» **DOCUMENT SECTION**:
For much of Joe Biden’s presidency, the state of the economy has been weird. During his first two years in office, U.S. employers were adding jobs at a historic pace, while households boasted exceptionally strong balance sheets thanks to pandemic relief legislation. But inflation also soared to its highest level in four decades, triggering a decline in real wages. Meanwhile, supply-chain dysfunction created shortages of cars and some electronics. Many small businesses struggled to find adequate staff, leading to widespread declines in customer service. Americans did not look kindly on this mixed bag, giving the economy poor marks in opinion polls. Making matters worse, there was a broad consensus among economists that the Federal Reserve would need to drive the economy into recession in order to stabilize prices.
But in 2023, the economic landscape has grown more uniformly pleasing. In June, inflation cooled for the 12th straight month with the consumer price index growing at a 3 percent annual rate. In June 2022, that CPI was growing at a 9.1 percent annual clip. This disinflation has led Wall Street analysts to slash estimates of recessionary risk with Goldman Sachs now saying there is only a 20 percent chance of an economic downturn in the U.S. over the next 12 months.
As prices decelerated, employment and wages have remained strong. Prime-age labor-force participation is near all-time highs, while the unemployment rate sits near half-century lows. According to a Bureau of Labor Statistics report released Friday, the U.S. economy added 187,000 jobs in July. Average hourly earnings, meanwhile, were up roughly 4.5 percent from a year earlier, meaning that wages have been rising faster than prices, enabling workers to reclaim some of the purchasing power they lost to post-COVID inflation.

» **ENTRIES SUPPLIED**:
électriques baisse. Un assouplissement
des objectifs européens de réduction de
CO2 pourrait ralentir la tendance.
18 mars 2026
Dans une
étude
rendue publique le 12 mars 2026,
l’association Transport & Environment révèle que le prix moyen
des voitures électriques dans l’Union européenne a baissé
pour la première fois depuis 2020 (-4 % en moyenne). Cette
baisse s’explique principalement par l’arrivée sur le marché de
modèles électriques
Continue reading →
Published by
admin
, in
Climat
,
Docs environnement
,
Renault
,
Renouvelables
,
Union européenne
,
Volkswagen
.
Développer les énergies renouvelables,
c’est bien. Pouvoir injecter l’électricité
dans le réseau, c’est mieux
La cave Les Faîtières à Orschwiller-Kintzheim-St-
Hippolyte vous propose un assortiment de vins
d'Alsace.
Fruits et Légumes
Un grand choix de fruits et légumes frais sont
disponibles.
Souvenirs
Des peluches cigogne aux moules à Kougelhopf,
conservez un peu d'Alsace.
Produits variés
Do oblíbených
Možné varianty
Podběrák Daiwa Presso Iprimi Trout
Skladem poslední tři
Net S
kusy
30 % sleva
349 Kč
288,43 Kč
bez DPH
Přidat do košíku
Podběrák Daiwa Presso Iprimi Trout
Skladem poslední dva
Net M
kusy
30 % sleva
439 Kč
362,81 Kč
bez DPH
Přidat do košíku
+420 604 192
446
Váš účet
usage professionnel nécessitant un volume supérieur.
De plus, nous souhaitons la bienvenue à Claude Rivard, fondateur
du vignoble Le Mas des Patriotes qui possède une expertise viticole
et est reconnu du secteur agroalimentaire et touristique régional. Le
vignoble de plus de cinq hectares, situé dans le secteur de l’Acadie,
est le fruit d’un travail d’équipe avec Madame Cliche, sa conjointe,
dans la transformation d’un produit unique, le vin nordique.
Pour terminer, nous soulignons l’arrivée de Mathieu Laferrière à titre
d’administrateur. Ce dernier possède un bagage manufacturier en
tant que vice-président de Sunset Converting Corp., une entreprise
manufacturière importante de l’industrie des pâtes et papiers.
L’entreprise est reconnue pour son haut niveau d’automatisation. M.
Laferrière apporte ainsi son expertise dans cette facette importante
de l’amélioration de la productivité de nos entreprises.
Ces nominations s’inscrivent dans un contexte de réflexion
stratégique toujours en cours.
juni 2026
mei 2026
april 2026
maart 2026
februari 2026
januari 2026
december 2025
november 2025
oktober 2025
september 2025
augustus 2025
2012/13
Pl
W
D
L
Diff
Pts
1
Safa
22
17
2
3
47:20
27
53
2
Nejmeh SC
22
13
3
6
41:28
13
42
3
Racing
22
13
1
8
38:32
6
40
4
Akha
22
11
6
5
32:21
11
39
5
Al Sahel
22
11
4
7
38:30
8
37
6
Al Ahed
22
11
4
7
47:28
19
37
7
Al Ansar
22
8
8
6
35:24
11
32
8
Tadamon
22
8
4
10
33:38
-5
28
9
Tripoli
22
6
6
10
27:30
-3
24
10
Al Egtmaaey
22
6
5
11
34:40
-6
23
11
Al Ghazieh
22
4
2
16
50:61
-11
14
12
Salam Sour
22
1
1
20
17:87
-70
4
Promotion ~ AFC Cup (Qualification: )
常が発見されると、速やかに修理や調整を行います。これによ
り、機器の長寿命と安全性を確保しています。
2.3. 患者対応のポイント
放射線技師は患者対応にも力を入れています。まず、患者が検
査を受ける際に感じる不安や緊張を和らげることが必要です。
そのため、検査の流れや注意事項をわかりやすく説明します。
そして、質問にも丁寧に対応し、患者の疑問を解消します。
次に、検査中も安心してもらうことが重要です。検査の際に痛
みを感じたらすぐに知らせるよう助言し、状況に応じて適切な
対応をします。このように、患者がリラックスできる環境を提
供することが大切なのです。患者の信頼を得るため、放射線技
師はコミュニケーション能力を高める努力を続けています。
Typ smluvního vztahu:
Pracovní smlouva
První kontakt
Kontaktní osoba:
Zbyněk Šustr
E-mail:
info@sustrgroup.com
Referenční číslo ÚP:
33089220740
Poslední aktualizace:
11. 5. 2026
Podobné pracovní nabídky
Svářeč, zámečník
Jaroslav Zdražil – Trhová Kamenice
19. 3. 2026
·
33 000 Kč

» **TASK GOAL**: Extend the article on the U.S. economy under Biden, starting after its last sentence.

» **YOUR RESPONSE**:
July’s jobs total came in slightly below expectations. But at this point, a slow and steady expansion of hiring could prove more sustainable than a rapid one, as too much labor demand too quickly could reaccelerate price growth. That in turn could lead the Federal Reserve to hike interest rates more aggressively, thereby increasing the risk of recession.
For much of Biden’s tenure, there’s been a perceived tradeoff between wage growth and the risk of recession since rising labor costs can produce higher consumer prices, which can trigger steeper rate hikes. But there is a way for wages to rise without significantly increasing costs for firms: if productivity, or output produced per work hour, increases.
Productivity is infamously difficult to measure at the aggregate level. During recessions, productivity almost invariably increases, but this is not because economic downturns are great for innovation. Rather, in a recession, firms typically lay off their least productive workers. With the work hours of such laborers subtracted from the equation, productivity goes up.
For this reason, as the employment rate recovered during Biden’s first years in office, labor productivity went down. But now, we’re starting to see productivity gains that can’t be attributed to low employment at the bottom rungs of the labor market. In the second quarter of this year, nonfarm labor productivity grew at a 3.7 percent annual pace, outstripping the 2.2 percent rate that economists expected and rebounding sharply from the 1.2 percent decline during this year’s first three months.
This is just one data point. We’ll need more quarterly results before we know whether this represents a real, durable increase in productivity. But as Skanda Armath of Employ America argues, there are some reasons to expect such a positive trend.
For one thing, workers tend to get more productive once they’ve been on a job for a sustained period of time. The pandemic reshuffled the labor market, as many millions of workers switched jobs, or even industries, in the span of two years. That means that firms had to train new staffers en masse. Now, as the labor market has stabilized, those workers should become more adept at their new roles.
Real fixed investment is also a key driver of productivity: The more firms invest in productive machinery, the more easily they can increase output per work hour. Such investment has been depressed in recent years, due in part to pandemic-induced increases in the cost of materials. But construction costs have fallen in recent months and are now decelerating on an annual basis. The prices of steel, aluminum, sand, and cement shot up to extraordinary levels in 2022 and are now falling back down to Earth. And private fixed investment in equipment has started to tick back up accordingly.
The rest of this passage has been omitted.